City in northwestern Turkey, southeast of the Sea of Marmara, situated on the lower slopes of Mt Uladag (2,443 m/8,015 ft), with a port at nearby Mudanya; population (2003 est) 1,288,900. It was the capital of the Ottoman Empire from 1326 until 1423. It is a commercial and industrial centre, as well as market centre for a rich agricultural region. It was noted for its silk textiles, but the industry collapsed in the 1970s due to competition from China. Bursa is now only involved in the printing and trading of silk. Industries include food processing, metalworks, motor vehicles, and, at nearby villages, fruit and vegetables. It is also a major tourist centre.
Bursa was founded at the end of the 3rd century BC by Prusias I, king of Bithynia, and was called Prusia ad Olympium, or Prusa (later Brusa or Brussa). The city's history is reflected in its Seljuk, Ottoman, and Byzantine architecture. Captured by the Ottoman Turks in 1326, it became the Ottoman capital and was embellished with mosques, baths, and a caravansary. Bursa also gives its name to ‘Bursa style’, an architectural style that incorporates both Ottoman and Byzantine techniques, and which is especially evident in the Yesil Mosque (1419). The city has many fine mosques, including the Green Mosque (1421) and the mosque of Beyazid I (1399).

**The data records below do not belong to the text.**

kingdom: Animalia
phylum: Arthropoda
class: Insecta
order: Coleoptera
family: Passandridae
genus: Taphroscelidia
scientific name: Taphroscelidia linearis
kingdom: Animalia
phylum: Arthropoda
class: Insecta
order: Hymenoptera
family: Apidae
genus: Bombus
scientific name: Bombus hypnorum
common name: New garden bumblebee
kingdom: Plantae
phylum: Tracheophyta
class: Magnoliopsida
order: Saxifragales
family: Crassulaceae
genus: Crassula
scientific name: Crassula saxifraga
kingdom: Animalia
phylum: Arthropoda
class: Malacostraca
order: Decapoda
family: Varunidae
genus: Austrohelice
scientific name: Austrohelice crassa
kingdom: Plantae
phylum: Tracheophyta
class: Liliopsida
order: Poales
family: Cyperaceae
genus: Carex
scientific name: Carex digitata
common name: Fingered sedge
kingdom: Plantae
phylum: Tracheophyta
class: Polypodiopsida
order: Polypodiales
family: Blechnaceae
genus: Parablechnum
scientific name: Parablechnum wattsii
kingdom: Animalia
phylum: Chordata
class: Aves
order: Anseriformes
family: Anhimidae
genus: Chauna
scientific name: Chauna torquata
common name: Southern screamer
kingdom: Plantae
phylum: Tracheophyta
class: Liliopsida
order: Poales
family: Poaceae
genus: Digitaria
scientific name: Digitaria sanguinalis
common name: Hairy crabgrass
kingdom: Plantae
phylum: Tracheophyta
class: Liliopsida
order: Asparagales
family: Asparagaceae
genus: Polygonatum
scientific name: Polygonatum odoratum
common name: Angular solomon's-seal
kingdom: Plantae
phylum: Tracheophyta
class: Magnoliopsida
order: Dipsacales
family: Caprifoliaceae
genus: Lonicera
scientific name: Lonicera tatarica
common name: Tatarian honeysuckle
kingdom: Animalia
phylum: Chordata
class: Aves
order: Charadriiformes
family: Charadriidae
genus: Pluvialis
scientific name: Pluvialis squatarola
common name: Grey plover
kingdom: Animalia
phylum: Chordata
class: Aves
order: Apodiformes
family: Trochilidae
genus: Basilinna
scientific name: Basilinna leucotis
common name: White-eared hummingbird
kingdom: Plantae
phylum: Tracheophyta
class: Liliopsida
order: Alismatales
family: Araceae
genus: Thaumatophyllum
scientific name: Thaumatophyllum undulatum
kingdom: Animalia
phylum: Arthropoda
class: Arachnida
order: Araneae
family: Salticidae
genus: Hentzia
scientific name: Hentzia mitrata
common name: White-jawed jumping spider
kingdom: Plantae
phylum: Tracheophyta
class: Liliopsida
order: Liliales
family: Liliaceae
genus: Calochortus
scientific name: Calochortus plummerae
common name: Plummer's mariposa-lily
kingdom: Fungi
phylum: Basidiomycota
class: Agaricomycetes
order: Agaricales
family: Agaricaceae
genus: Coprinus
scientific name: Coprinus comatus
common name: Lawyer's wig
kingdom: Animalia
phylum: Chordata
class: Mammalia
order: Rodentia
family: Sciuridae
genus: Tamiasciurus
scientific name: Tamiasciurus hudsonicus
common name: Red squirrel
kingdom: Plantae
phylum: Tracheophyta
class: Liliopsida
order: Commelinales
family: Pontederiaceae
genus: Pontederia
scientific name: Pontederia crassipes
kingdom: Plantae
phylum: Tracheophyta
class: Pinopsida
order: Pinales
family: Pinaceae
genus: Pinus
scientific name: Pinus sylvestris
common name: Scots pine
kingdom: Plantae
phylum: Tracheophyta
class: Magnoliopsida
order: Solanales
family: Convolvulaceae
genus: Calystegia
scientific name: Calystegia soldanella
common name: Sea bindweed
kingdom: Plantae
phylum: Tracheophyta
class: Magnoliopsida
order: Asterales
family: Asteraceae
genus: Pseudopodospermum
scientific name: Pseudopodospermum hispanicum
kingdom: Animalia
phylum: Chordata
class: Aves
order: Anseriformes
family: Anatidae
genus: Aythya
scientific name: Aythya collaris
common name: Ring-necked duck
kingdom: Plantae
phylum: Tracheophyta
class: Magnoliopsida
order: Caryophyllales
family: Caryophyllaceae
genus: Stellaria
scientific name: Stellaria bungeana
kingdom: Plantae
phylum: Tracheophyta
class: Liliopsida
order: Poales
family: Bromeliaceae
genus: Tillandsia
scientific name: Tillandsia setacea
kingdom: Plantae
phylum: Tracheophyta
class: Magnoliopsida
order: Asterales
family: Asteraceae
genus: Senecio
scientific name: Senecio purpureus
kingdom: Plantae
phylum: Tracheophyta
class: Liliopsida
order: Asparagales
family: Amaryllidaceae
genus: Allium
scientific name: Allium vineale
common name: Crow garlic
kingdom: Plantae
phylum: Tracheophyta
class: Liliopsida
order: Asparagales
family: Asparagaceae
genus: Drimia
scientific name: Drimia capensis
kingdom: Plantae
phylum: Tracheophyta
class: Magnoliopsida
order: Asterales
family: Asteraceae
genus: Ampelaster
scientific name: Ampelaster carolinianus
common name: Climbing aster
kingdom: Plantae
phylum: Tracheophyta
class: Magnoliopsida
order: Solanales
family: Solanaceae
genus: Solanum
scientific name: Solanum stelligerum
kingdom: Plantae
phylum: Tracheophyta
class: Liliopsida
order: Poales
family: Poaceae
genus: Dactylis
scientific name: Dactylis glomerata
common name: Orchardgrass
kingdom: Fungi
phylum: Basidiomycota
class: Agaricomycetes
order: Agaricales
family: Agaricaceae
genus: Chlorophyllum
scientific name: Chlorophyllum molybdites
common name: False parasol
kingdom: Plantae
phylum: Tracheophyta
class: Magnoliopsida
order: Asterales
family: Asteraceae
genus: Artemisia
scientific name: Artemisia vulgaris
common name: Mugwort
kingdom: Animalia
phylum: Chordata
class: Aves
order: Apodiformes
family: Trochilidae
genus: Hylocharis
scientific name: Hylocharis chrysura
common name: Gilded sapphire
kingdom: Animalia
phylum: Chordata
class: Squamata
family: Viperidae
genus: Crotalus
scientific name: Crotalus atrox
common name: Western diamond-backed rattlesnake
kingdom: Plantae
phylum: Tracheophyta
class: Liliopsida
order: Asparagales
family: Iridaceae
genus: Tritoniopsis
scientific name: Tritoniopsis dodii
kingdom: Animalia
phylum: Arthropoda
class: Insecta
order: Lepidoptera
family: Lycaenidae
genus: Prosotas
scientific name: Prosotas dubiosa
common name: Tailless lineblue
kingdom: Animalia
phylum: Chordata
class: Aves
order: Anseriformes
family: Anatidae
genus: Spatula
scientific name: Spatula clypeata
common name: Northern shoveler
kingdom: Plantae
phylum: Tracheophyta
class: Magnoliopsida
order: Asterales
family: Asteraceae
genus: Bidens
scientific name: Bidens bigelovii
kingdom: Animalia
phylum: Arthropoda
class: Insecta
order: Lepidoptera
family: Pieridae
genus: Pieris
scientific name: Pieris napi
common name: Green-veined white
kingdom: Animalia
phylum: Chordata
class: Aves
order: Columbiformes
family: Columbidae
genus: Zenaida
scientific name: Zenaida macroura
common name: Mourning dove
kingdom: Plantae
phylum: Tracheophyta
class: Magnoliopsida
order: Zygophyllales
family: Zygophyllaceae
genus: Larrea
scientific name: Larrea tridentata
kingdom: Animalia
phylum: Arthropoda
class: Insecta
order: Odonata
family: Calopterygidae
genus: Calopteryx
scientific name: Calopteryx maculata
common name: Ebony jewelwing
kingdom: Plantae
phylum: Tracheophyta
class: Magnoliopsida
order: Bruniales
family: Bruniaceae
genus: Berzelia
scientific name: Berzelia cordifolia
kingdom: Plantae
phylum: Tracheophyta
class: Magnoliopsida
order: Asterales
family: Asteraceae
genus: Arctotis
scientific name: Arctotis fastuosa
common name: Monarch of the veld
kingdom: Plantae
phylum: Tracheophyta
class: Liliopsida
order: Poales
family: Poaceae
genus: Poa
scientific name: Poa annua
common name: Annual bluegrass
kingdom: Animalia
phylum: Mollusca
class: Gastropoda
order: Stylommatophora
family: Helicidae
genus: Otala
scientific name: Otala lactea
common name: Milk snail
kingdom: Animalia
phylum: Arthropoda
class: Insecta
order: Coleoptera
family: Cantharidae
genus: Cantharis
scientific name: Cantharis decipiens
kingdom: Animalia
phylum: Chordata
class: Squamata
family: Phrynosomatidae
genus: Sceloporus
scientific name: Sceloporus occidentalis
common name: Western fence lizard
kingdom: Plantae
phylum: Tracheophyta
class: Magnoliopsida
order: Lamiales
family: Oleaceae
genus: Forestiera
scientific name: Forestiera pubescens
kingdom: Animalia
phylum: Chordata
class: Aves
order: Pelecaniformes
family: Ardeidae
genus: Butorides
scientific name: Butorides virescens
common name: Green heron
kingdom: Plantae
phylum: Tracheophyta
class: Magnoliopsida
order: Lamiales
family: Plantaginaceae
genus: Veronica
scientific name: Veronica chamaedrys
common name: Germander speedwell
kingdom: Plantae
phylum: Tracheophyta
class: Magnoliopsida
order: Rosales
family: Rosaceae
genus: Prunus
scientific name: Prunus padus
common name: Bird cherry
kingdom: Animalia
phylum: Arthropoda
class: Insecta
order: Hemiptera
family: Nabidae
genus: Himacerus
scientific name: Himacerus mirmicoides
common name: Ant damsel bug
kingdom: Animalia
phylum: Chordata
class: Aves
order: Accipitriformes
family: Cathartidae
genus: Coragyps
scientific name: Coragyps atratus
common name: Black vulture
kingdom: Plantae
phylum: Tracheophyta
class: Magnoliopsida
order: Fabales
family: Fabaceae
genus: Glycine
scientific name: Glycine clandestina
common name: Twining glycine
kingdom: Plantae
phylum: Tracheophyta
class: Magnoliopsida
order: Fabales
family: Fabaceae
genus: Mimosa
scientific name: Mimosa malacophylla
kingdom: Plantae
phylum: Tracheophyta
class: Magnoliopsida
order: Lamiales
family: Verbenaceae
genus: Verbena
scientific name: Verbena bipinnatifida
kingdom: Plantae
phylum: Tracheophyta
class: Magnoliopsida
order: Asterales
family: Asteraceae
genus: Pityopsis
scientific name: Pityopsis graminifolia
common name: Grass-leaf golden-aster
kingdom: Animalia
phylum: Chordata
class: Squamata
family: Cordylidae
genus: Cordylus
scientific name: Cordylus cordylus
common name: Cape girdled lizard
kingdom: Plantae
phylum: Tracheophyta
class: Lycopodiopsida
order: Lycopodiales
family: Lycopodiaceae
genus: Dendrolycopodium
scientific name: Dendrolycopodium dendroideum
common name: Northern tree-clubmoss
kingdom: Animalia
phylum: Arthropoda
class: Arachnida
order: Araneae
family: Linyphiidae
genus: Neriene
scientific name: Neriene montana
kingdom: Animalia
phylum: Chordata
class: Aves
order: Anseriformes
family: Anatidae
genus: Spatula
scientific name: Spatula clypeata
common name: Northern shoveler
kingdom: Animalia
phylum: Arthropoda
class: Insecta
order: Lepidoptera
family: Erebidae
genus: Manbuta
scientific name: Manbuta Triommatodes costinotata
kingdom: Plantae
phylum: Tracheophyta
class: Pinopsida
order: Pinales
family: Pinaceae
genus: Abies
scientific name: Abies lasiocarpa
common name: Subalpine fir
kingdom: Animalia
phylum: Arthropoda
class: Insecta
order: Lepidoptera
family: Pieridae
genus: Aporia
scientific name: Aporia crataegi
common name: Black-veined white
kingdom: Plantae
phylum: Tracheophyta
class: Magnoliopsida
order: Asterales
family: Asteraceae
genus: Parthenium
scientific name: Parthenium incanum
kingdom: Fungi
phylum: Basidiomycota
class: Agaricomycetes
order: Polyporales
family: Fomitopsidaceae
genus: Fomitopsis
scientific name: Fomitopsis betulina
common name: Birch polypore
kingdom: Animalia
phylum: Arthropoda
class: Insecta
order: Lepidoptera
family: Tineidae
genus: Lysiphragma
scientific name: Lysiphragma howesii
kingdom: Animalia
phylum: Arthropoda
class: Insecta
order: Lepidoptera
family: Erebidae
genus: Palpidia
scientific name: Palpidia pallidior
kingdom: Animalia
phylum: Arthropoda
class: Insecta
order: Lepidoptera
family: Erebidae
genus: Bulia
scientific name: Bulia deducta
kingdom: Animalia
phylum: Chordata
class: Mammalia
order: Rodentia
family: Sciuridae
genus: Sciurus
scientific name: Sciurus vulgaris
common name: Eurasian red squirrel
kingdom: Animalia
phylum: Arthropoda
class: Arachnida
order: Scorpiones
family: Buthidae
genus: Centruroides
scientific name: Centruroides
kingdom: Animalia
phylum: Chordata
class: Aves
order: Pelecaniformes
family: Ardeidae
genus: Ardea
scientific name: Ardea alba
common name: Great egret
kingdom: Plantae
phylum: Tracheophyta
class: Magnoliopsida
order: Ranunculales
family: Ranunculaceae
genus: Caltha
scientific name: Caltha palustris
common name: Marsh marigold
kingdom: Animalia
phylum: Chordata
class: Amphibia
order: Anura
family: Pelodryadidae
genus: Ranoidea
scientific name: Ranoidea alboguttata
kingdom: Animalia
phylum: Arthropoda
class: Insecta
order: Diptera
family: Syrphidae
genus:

Bursa had been the western terminus of the ancient Silk Road from China. The city was the main textile manufacturing centre of the Ottoman Empire, and by the early 1850s Bursa had 14 steam-driven textile mills.
Uladag, 36 km/22 mi from Bursa, is a popular ski resort, and has the largest winter sports centre in Turkey. Bursa was seriously affected by an earthquake measuring 7.8 on the Richter scale in August 1999.